**Assignment**
Check the entries below for lines with "hand"; report only how many there are.

**Data in this exercise**

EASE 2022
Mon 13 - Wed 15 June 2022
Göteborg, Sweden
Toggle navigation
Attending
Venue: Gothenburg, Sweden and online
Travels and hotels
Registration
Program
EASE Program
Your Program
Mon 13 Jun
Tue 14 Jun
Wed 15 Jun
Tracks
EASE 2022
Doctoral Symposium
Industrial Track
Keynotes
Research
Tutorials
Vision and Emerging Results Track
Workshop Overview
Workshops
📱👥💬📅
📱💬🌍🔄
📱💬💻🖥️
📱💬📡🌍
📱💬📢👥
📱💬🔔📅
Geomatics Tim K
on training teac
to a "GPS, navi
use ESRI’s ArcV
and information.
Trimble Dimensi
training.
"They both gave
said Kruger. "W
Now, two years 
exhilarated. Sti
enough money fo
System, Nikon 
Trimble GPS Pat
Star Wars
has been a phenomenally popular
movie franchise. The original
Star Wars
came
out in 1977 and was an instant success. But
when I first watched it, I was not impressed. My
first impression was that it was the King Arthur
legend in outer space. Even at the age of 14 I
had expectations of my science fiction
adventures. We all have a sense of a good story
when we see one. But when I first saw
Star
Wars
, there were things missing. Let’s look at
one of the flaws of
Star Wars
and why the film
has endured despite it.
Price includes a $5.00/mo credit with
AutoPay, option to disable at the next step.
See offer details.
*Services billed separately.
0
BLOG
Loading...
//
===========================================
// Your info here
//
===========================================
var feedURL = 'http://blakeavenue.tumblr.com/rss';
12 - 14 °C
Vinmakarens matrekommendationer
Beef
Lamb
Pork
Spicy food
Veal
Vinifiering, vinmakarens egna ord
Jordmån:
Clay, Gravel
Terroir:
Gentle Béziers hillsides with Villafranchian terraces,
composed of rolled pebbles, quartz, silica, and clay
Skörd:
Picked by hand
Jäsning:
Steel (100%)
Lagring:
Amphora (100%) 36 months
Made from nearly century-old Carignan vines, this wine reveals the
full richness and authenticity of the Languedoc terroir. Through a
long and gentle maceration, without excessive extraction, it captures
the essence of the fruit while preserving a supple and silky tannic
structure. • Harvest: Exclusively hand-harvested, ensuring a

**Written answer**
2